ESC 2017 – Cancer death decrease might not save Cantos
Novartis's anti-inflammatory drug Ilaris has struggled to make its mark in cardiovascular disease, with just one dose – and not the highest one – meeting the primary endpoint of the Cantos study and the full data revealing an increased risk of fatal infection.
Despite this the Swiss group is determined to put a brave face on things, pushing on with a cardiovascular filing slated for the fourth quarter. Surprisingly, a large part of the discussion at the European Society of Cardiology meeting, where the data were presented today, focused on an intriguing – but exploratory – finding of a decrease in cancer deaths, which Novartis plans to investigate further.
Cantos tested three doses of the anti-IL-1 beta MAb – 50mg, 150mg and 300mg – with a primary endpoint of major adverse cardiovascular events (MACE), a composite of cardiovascular death, non-fatal myocardial infarction and stroke.

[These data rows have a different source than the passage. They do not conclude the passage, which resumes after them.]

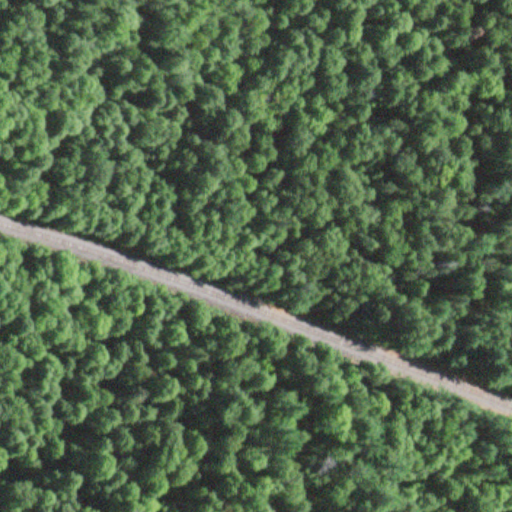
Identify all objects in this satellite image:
railway: (257, 313)
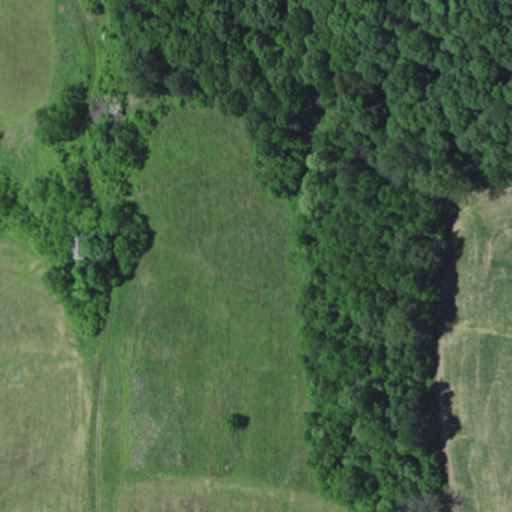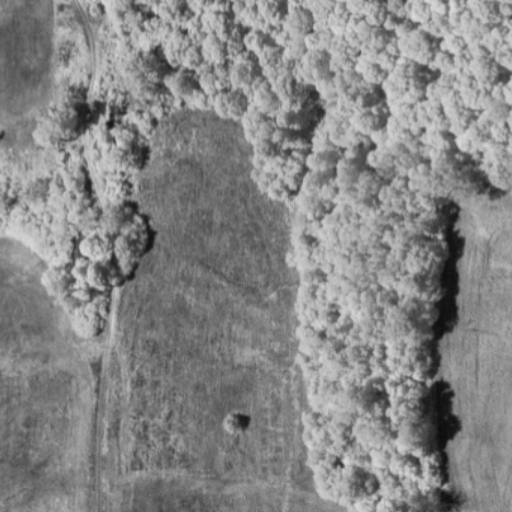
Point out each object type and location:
road: (114, 389)
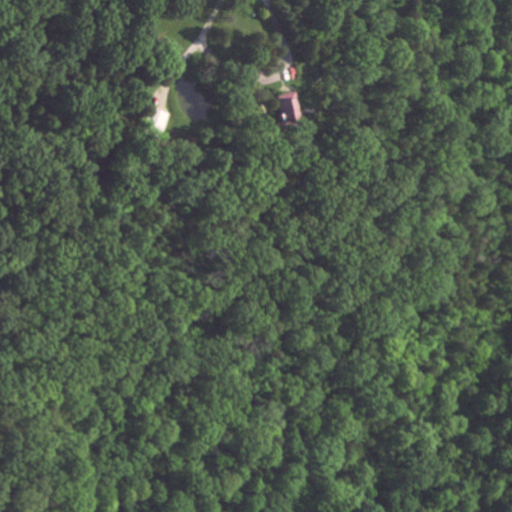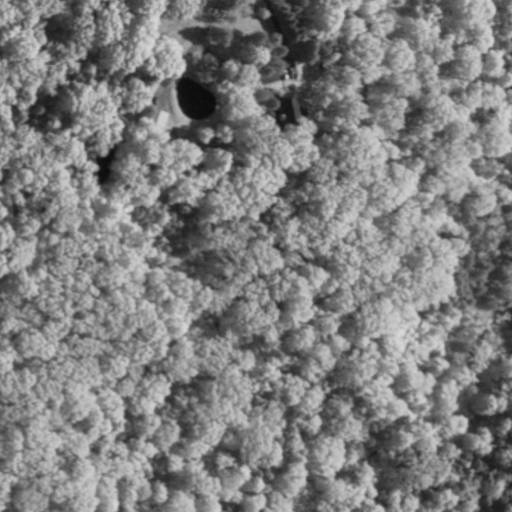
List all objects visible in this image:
road: (208, 23)
road: (275, 75)
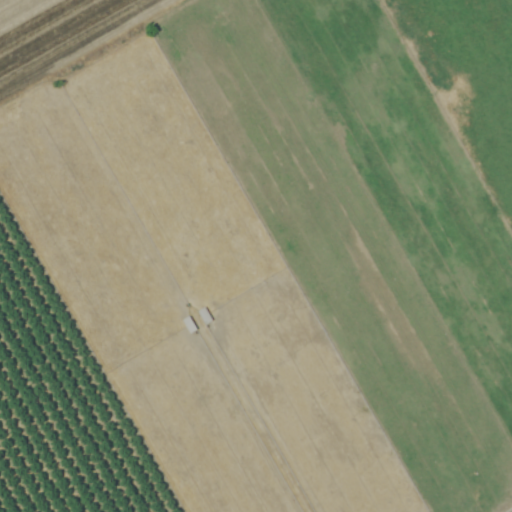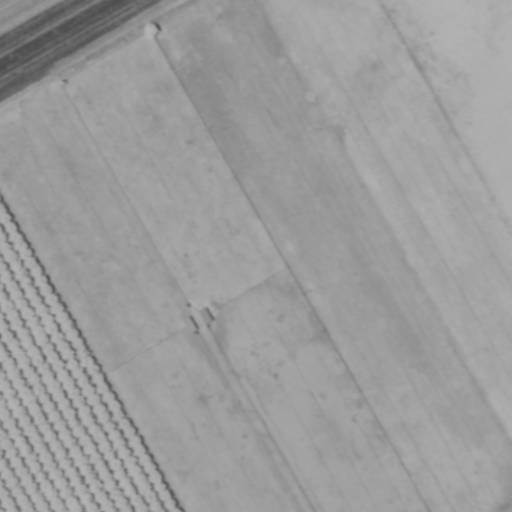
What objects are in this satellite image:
crop: (256, 255)
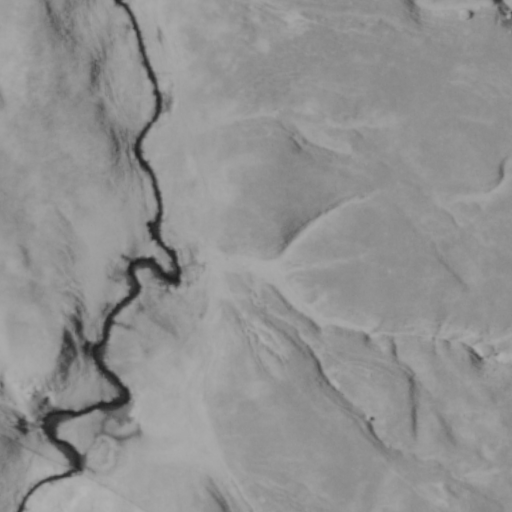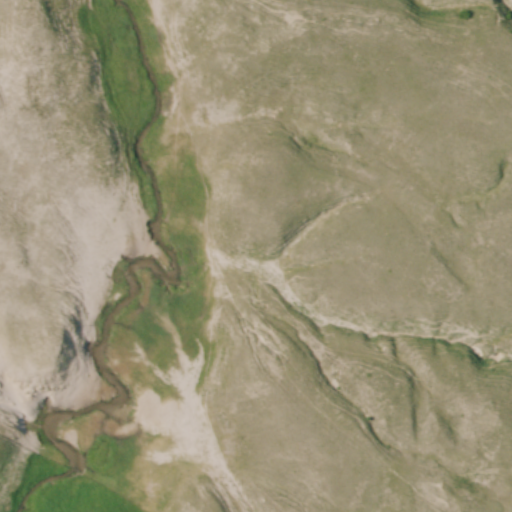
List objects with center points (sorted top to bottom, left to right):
river: (147, 277)
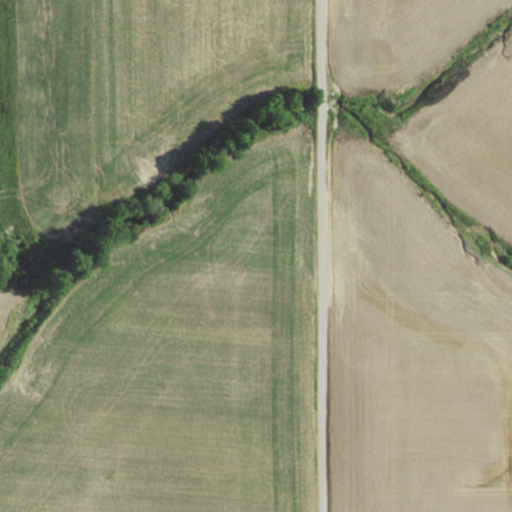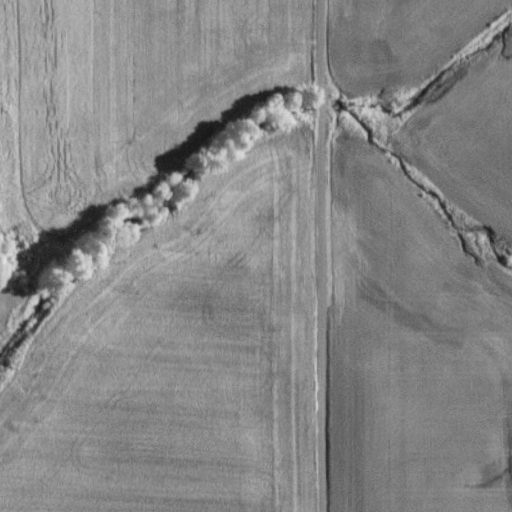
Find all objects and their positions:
road: (323, 255)
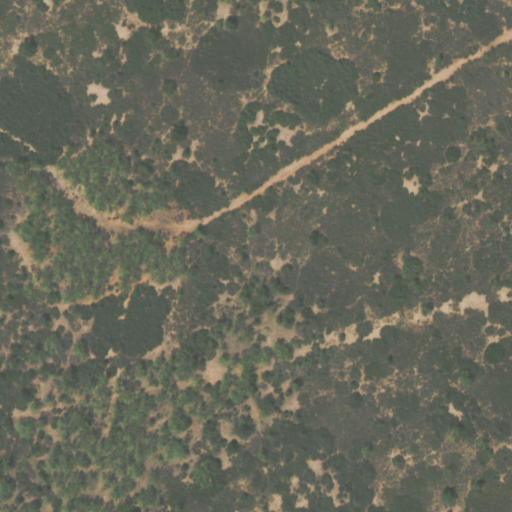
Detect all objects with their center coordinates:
road: (61, 194)
road: (195, 200)
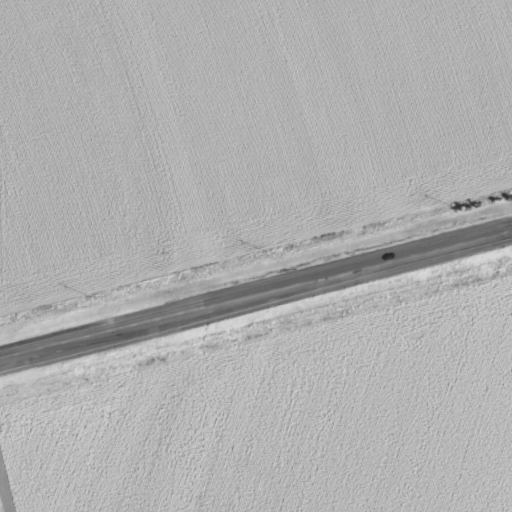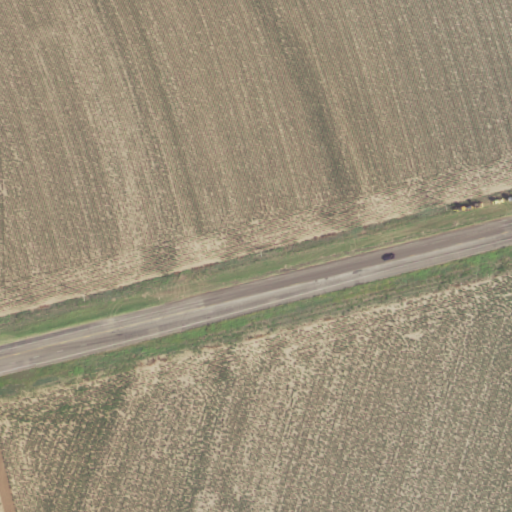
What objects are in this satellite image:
road: (256, 292)
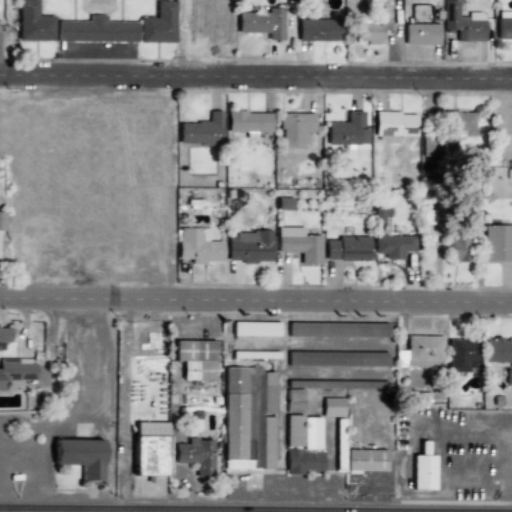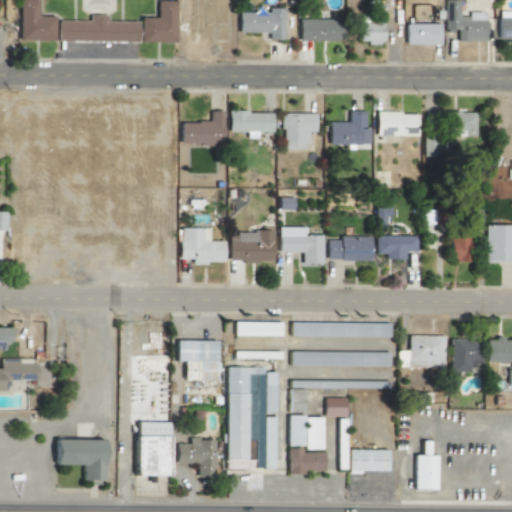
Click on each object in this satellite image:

Novartis had already reported that it had met this endpoint and the full details, which were also published simultaneously in the NEJM, had been awaited eagerly (Cantos could make Ilaris a blockbuster, June 22, 2017).
There can be only one
The company’s big moment fell somewhat flat, with only the 150mg dose meeting significance when adjusted for multiplicity. The respective reductions in MACE were 7%, 15% and 14% for the 50mg, 150mg and 300mg doses.
And the win with the 150mg dose was driven by a 24% reduction in myocardial infarction, with the other components of the composite endpoint not showing a significant improvement. There was a numerical cardiovascular mortality benefit, with a 10% reduction, and a neutral effect on stroke, said Novartis’s chief medical officer, Vas Narasimhan, during a media call.
The 300mg dose did not meet significance. The lead investigator of Cantos, Paul Ridker of the Brigham and Women's Hospital, put this lack of a dose-response down to a “very rigid statistical analysis”, and noted that the reductions seen in the 150mg and 300mg arms were almost identical.
Nevertheless, the results are a blow to Novartis, particularly when added to the increase in fatal infection seen with Ilaris in Cantos.
Dr Ridker seemed to think that this side effect would be manageable, saying that patients receiving Ilaris would merely need to be monitored for early signs of infection, in a similar way to patients on other anti-inflammatory biologics. Any infections could then be treated early using antibiotics.
Novartis was also encouraged by findings in high responders, based on levels of high sensitivity C-reactive protein (hsCRP), a marker of inflammation.
In this subgroup analysis, described variously as both pre-specified and exploratory, high responders, classified as those with an hsCRP value below the median at three months after the first injection of Ilaris, had a 27% reduction in cardiovascular events.
Responders could be easily identified by measuring hsCRP levels after initial treatment, similarly to how cholesterol levels are monitored in patients given statins, Dr Ridker said.
He believes that there are two distinct types of cardiovascular disease patient: those with residual cholesterol risk, who are currently treated with cholesterol-lowering drugs like statins and PCSK9 inhibitors, and those with residual inflammatory risk, who might benefit from the likes of Ilaris.
Ilaris’s anti-inflammatory effect could also make it useful in cancer, Novartis hopes. In another analysis that was also said to be both pre-planned and exploratory, Cantos found a 51% reduction in death from any cancer, and a 77% reduction in death from lung cancer.
Chronic inflammation can affect tumour initiation, invasiveness and metastatic progression, and is strongly linked with lung cancer in particular, Dr Ridker noted.
Mr Narasimhan said Novartis would discuss with the FDA whether the oncology data can be included in any new cardiovascular label; the company also plans to start a phase III trial in non-small cell lung cancer.
Getting approval in such different indications could raise questions about pricing: Ilaris is currently only marketed for rare diseases, and costs around $64,000 per year, a figure that would raise eyebrows in cardiology – but perhaps not the oncology – world.
But this would be a nice problem for Novartis for have. For now it has to focus on convincing the FDA that the Cantos data are enough for Ilaris to get approval in cardiovascular disease.